Islam kaffah akan melahirkan ketakwaan individu yang tinggi dalam diri siapa pun, ini merupakan dampak dari penerapan sistem pendidikan yang berbasis pada akidah Islam yang kuat, yang menjadikan seseorang menjadi pribadi yang khas yang berkepribadian Islam. Seseorang dengan ketakwaan yang tinggi tentu akan selalu merasa takut untuk melakukan kemaksiatan, karena ia sadar setiap perbuatan pasti akan dimintai pertanggungjawaban kelak di hadapan Allah. Hal ini akan menutup celah terjadinya kemaksiatan atau pelanggaran hukum syariat lainnya. Islam kaffah juga akan mewujudkan masyarakat yang khas, masyarakat yang islami, yang terbiasa melakukan aktivitas amar makruf nahi mungkar. Masyarakat seperti ini memiliki rasa saling peduli, hal ini lahir dari dorongan keimanan terhadap Allah dan Rasul-Nya.

• [INSTRUKSI TERTULIS A]
Susun semua entri dari awal sampai baris yang memuat "collectors: E. O. Wooton" (baris itu ikut disertakan) sebagai CSV dua kolom bernama prompt dan target. Buat satu baris untuk tiap entri: teksnya di prompt dan jawabannya di target, masing-masing dalam satu kolom berkutip dengan jeda baris diganti spasi.
Entri di bawah ini tidak ada hubungannya dengan kutipan.

• [ENTRI YANG DISEDIAKAN]
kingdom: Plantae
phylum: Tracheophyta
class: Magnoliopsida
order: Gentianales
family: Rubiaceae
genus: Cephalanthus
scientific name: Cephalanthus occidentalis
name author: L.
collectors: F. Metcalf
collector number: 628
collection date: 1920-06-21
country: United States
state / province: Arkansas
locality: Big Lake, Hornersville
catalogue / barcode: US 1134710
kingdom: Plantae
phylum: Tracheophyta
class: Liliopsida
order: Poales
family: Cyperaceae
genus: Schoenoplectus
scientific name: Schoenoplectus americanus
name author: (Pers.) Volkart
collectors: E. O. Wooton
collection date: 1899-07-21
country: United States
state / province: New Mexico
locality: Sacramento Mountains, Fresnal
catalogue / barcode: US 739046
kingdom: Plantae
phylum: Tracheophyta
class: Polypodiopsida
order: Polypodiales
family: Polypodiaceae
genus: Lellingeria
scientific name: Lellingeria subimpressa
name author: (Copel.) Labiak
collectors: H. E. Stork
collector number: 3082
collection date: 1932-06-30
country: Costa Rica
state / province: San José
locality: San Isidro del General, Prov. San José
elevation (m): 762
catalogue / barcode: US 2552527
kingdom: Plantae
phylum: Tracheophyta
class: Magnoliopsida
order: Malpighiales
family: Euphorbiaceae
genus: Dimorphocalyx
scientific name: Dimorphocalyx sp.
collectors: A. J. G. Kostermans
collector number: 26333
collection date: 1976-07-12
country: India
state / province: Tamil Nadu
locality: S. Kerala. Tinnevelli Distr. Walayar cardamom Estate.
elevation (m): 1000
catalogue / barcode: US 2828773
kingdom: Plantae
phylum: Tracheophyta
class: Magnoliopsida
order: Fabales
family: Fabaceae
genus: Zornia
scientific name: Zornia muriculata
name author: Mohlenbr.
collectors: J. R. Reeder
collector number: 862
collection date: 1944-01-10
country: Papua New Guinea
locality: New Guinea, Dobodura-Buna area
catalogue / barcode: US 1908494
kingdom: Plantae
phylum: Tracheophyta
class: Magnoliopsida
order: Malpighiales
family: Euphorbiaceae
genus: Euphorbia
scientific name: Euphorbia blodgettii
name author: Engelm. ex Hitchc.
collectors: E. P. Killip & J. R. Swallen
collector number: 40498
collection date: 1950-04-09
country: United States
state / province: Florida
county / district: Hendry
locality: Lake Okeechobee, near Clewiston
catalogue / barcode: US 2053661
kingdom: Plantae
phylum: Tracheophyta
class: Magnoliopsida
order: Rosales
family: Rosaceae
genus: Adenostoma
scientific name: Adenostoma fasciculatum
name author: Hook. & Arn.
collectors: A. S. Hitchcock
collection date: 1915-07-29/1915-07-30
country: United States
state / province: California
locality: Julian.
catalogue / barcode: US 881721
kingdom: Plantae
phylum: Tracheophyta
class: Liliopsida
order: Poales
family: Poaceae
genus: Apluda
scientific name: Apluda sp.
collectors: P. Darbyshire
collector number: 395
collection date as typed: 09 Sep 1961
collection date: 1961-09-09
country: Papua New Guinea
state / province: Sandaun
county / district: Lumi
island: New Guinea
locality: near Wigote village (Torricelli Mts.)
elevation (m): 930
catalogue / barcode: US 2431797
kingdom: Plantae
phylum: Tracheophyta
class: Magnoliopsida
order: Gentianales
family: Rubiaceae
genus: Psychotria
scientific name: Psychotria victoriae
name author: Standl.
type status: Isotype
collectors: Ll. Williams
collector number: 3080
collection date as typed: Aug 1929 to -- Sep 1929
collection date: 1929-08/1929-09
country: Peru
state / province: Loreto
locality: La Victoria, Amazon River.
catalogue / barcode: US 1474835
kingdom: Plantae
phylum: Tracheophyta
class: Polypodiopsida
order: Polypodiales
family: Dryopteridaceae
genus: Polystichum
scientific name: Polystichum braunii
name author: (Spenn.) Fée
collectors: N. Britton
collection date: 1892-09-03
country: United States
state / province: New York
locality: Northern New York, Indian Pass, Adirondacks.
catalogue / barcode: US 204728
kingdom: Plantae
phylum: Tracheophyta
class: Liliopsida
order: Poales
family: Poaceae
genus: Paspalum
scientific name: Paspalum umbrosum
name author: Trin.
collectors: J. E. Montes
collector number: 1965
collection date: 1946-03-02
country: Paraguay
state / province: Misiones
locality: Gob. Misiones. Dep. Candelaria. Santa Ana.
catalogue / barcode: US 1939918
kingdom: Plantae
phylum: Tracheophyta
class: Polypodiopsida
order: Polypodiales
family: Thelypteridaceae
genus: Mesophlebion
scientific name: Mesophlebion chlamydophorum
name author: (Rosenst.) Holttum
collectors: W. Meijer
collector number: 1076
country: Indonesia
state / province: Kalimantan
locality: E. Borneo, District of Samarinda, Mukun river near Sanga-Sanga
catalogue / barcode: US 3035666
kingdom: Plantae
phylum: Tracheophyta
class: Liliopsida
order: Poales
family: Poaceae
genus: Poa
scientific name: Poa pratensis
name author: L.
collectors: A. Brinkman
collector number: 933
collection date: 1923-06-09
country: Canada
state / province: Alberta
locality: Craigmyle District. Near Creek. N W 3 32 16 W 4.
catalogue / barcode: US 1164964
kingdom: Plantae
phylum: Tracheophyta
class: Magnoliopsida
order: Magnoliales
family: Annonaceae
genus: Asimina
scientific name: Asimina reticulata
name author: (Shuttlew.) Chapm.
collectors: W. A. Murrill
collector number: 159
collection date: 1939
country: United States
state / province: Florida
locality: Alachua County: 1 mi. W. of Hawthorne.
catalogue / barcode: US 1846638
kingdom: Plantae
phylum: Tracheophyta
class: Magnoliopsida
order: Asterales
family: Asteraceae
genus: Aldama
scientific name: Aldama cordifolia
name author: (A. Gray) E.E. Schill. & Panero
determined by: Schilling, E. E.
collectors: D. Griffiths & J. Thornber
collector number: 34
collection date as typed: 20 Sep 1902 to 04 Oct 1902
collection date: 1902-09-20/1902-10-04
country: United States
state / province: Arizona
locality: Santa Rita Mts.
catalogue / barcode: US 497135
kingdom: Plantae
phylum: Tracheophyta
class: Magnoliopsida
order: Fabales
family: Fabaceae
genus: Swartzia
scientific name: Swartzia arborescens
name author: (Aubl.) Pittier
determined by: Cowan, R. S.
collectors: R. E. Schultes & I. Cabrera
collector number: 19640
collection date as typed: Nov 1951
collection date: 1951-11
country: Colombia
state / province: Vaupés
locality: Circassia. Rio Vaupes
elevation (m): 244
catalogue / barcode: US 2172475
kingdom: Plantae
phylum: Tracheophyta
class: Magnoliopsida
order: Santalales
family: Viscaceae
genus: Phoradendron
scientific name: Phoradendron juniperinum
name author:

• [INSTRUKSI TERTULIS B]
Teruskan kutipan tentang Islam kaffah setelah kalimat terakhirnya.

• [HASIL LATIHAN A]
prompt,target
"kingdom:","Plantae"
"phylum:","Tracheophyta"
"class:","Magnoliopsida"
"order:","Gentianales"
"family:","Rubiaceae"
"genus:","Cephalanthus"
"scientific name:","Cephalanthus occidentalis"
"name author:","L."
"collectors:","F. Metcalf"
"collector number:","628"
"collection date:","1920-06-21"
"country:","United States"
"state / province:","Arkansas"
"locality:","Big Lake, Hornersville"
"catalogue / barcode:","US 1134710"
"kingdom:","Plantae"
"phylum:","Tracheophyta"
"class:","Liliopsida"
"order:","Poales"
"family:","Cyperaceae"
"genus:","Schoenoplectus"
"scientific name:","Schoenoplectus americanus"
"name author:","(Pers.) Volkart"
"collectors:","E. O. Wooton"

• [HASIL LATIHAN B]
Di dalam Hujjatul Islam, Imam Al-Ghazali mengatakan: "Negara dan agama adalah saudara kembar. Agama merupakan dasar, sedangkan negara adalah penjaganya. Sesuatu yang tanpa dasar akan runtuh, dan dasar tanpa penjaganya akan hilang”. Sekilas, statemen yang dilontarkan Imam Al-Ghazali tersebut mengarah kepada pemahaman bahwa antara agama dan negara merupakan dua komponen yang tidak dapat dipisahkan. Dengan artian, keduanya saling membutuhkan untuk saling memperkokoh antara satu dengan yang lainnya. Oleh karena itu, umat Islam membutuhkan sebuah institusi pemerintahan yang mampu menerapkan hukum-hukum Allah, mengingat kekuasaan dalam Islam digunakan untuk melaksanakan seluruh syariat-Nya.
"Sesungguhnya seorang imam atau khalifah itu (laksana) perisai. Dia akan dijadikan perisai, di mana orang akan berperang di belakangnya, dan digunakan sebagai tameng.” (HR. Bukhari dan Muslim)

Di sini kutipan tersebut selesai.